- Os Pequenos Modelos de Linguagem (SLMs) aparecem como opção para acelerar a transformação digital na América Latina, alinhando governança, custos e competitividade, com uso combinado de computação de borda e dados locais.
- Um estudo da Dell Technologies aponta que mais de noventa por cento das organizações da região enfrentam desafios de integração, o que torna os SLMs uma solução mais rápida e menos complexa do que grandes modelos.
- A proteção de informações é prioridade: mais de sessenta por cento das empresas evitam que terceiros gerenciem seus dados, e setenta e oito por cento dizem que ataques visam backups; SLMs permitem manter dados no próprio ambiente.
- O Índice Latinoamericano de Inteligência Artificial de 2025 destaca abundância de dados, mas falta disponibilidade e padronização, estimulando a necessidade de modernizar infraestrutura de TI e aumentar a capacidade de armazenamento voltado para IA.
- A computação de borda, com SLMs otimizados, viabiliza implantações locais com menor consumo de energia e latência, aproximando IA de dispositivos, sensores e gateways industriais.

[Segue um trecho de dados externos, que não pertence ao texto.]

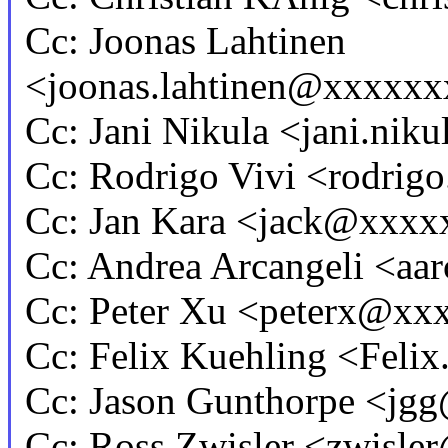
Cc: Joonas Lahtinen
<joonas.lahtinen@xxxxx
Cc: Jani Nikula <jani.n
Cc: Rodrigo Vivi <rodri
Cc: Jan Kara <jack@xxxx
Cc: Andrea Arcangeli <a
Cc: Peter Xu <peterx@x
Cc: Felix Kuehling <Fel
Cc: Jason Gunthorpe <j
Cc: Ross Zwisler <zwisl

Em meio à busca por transformação digital na América Latina, pequenos modelos de linguagem (SLMs) ganham espaço como alternativa viável para acelerar resultados sem onerar governança, custos ou competitividade. A tendência ganha força quando associado a arquiteturas distribuídas, computação de borda e operação próxima aos dados.
Levantamento da Dell Technologies mostra que mais de 90% das organizações latino-americanas enfrentam dificuldades de integração de IA, mantendo o estágio de adoção em fases iniciais. Os SLMs, por exigirem menos dados e menos potência, prometem avanços práticos em vez de projetos abstratos.
Mais de 60% das empresas da região valorizam governança de informações e resistência a terceiros. Em cenários de cibersegurança, 78% relatam que ataques visam comprometer backups. Modelos menores e auditáveis ajudam a manter dados sob o controle interno.
Cenário regional e dados de IA
O ILIA 2025 aponta produção de dados abundante, porém com disponibilidade e padronização limitadas, dificultando IA local. Os SLMs respondem com conjuntos menores de dados, adaptados a necessidades específicas, facilitando o desenvolvimento regional.
As cargas de IA pressionam a infraestrutura de TI: estima-se que mais de 30% dos servidores e sistemas de armazenamento precisem de modernização, com expectativa de aumento de 36% no armazenamento voltado para IA. Brasil hoje concentra grande parte do HPC regional.
Computação de borda como facilitação
A borda surge como componente-chave: SLMs otimizados para operar localmente reduzem consumo de energia, latency e dependência de nuvem. Aplicações vão desde quiosques de varejo até controle preditivo em indústrias, com maior controle operacional.
Essa abordagem favorece data centers menores, distribuídos e próximos às fontes de informação, reduzindo custos e aumentando eficiência energética. A tecnologia facilita levar IA a áreas com conectividade limitada.
Implicações para o ecossistema regional
Para a América Latina, a combinação de SLMs, computação de borda e arquiteturas distribuídas representa caminho para acelerar casos de uso sem grandes investimentos em nuvem pública. O objetivo é ampliar adoção responsável, com governança fortalecida e maior autonomia de dados.
Segundo Luis Gonçalves, presidente da Dell Technologies para a América Latina, o momento exige equilíbrio entre interesse, talento emergente e competitividade, frente a limitações de infraestrutura e governança. A adoção deve orientar-se pela realidade regional.
As informações acima são baseadas em estudo da Dell Technologies e no ILIA 2025, com foco em cenários de IA na América Latina. As informações com constatações citadas são de fontes institucionais mencionadas e não representam opiniões de veículos ou editores.